There was a pivotal moment, totally unremarked in this marathon, 3-hour Feast of Narcissus. A geeky little Swedish Director and a chubby American Producer picked up the Swede’s first and the American’s second, Oscar. Malik Bendjelloul’s English did not survive his excitement and the tiny delay that ensued led poor Simon Chinn to suffer the menacing opening bars of the Jaws theme as he tried to thank his wife. In the fashion stakes if there were 1000 people present, Malik and Simon were about 997 and 998; just ahead of Anne Hathaway and Kristen Stewart.

Why pivotal? These two appropriately modest gentlemen were receiving the Oscar for 2012/13’s best Documentary Feature – Searching For Sugarman. Niceties observed, Chinn told the assembled Glitterati that the humble, working class man whose incredible story their extraordinary film documented –Singer Songwriter Rodriguez, now 73 years-old – “isn’t here because he didn’t want to take any of the credit.”

The reason you should do everything you can to see this fascinating, absorbing, inspirational film is that when you’ve seen it you will understand why Chinn’s unlikely, hard to believe remark was in fact almost certainly true.

Amidst 3 hours of mock modesty, cringingly insincere self-deprecation and Olympic Gold Medal sucking-up; this single, throw-away remark was sincere, salutary and true. The calm, quiet, peaceful eye at the heart of a hurricane of adulation, self-love and insincerity.

If you catch up post-hoc with any of the Oscar winners – make sure this is one of them. I saw it again tonight and it was even more moving than the first time I saw it a few months back. If you can’t get to see the film, check out the twenty or so poetically evocative songs at its heart – as powerful and affecting now as when they were first written and recorded 40 years ago: and hardly heard anywhere in the world save Apartheid South Africa, until last year.

It might add to your motivation to know that the first Oscar Simon Chinn won as a Producer was Man On Wire. By your deeds shall you be known.

Of the rest: if the Oscar leads you for the first time to Argo you will see an excellent, well crafted, tense movie whose Best Picture Oscar success depends to some extent on the fact that of the two films about conflict in the Middle East, Argo was the one that made Americans in general and Academy voters in particular – feel better about themselves and their government’s actions abroad.

Don’t allow this popular and comfortable movie put you off seeing Zero Dark Thirty – it’s not such an easy watch; it poses genuine moral dilemmas and grittily gets much closer I suspect to the reality on the ground. Zero was clearly not going to win anything because it bravely disavowed the instant mythology with which America likes to clothe its darker moments. The People’s approval that currently embraces the stoical, courageous non-violent flair that rescued 6 American Diplomats from revolutionary Iran, at the time, and ever since, mocked, pilloried and character-assassinated then President Carter for not invading and rescuing all American hostages from Iran – whatever the cost in human life – American or Iranian. Oh if only they had had a Bush and a Blair instead of that pussy Carter.

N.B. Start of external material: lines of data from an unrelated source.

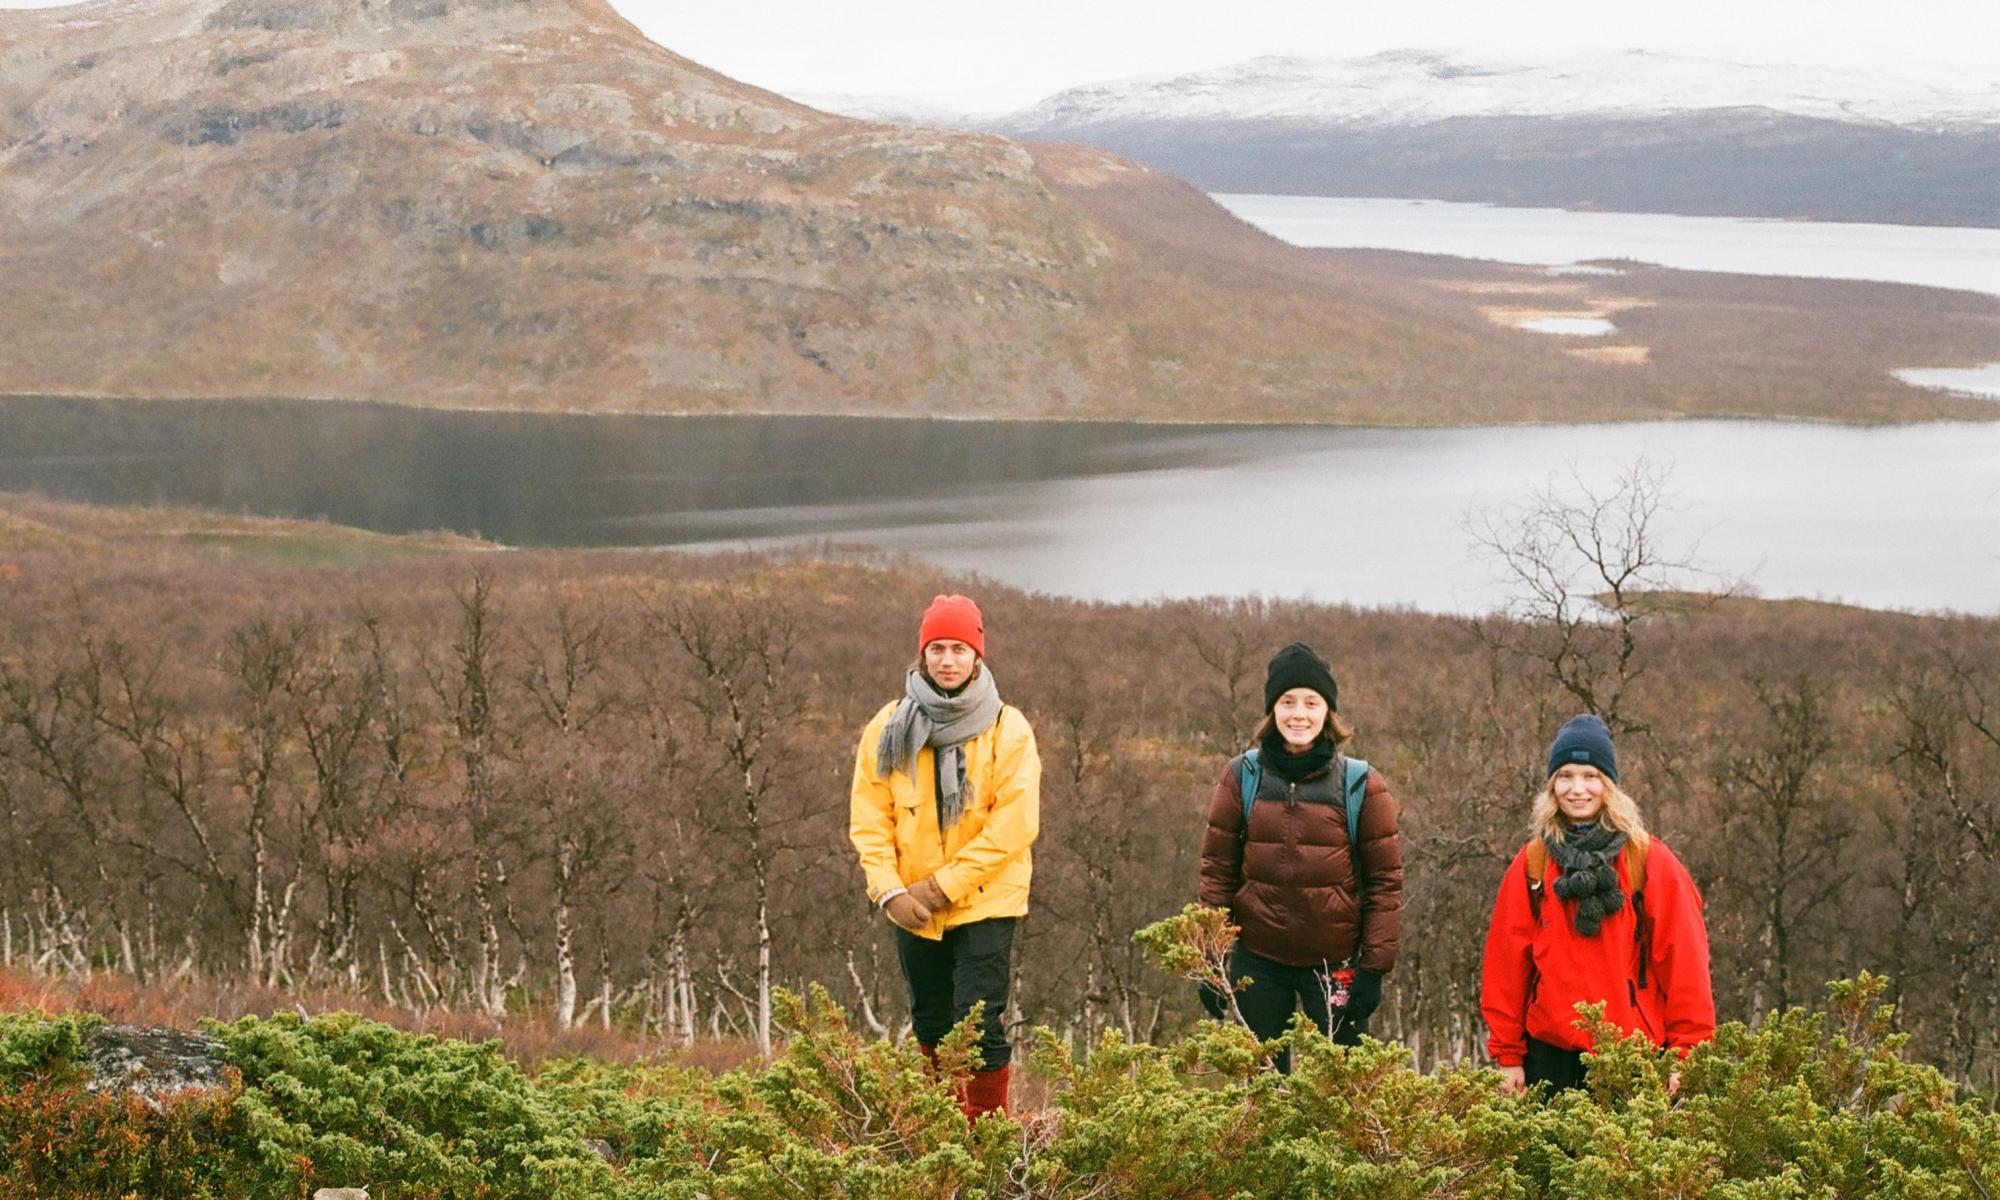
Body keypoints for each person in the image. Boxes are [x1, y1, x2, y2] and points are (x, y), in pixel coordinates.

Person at [849, 594, 1040, 1119]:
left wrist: (941, 888)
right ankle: (941, 1135)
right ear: (923, 654)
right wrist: (889, 892)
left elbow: (1015, 825)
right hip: (911, 905)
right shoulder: (888, 726)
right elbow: (870, 819)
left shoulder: (1007, 728)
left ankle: (986, 1141)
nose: (948, 660)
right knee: (931, 1022)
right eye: (937, 649)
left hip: (986, 900)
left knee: (977, 1027)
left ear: (977, 655)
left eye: (959, 649)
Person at [1480, 714, 1716, 1094]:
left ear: (1609, 785)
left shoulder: (1648, 861)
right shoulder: (1534, 863)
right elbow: (1506, 966)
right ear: (1552, 785)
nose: (1577, 789)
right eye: (1565, 776)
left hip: (1634, 1057)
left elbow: (1684, 961)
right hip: (1550, 1059)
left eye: (1591, 776)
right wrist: (1508, 1056)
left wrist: (1687, 1053)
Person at [1197, 642, 1404, 1068]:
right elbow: (1217, 873)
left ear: (1328, 712)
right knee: (1263, 1084)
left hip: (1335, 964)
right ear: (1272, 710)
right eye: (1287, 701)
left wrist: (1373, 970)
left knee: (1344, 1086)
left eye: (1312, 702)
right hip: (1258, 960)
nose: (1299, 714)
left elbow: (1385, 885)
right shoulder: (1241, 777)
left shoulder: (1361, 784)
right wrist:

Argo and Zero Dark Thirty should be seen together: so we can see how far we have come in the space of years between the events they depict. It is no small challenge to decide in which moral direction that journey has led us.

On a lighter note: even if you don’t really like Musicals still go and see Les Miserables – it has passion and commitment and is better than we dared hope. Apart from Daniel Day Lewis and some other fine performances Lincoln was for me a disappointment thanks to a screenplay that left one of the most eloquent and quotable politicians in history sounding more an LBJ homespun hack than a JFK inspirational leader. My review argues that here again is the triumph of comfortable myth over racial reality.

Thanks for your support these last 12 months. I wonder what 2013/14 will bring?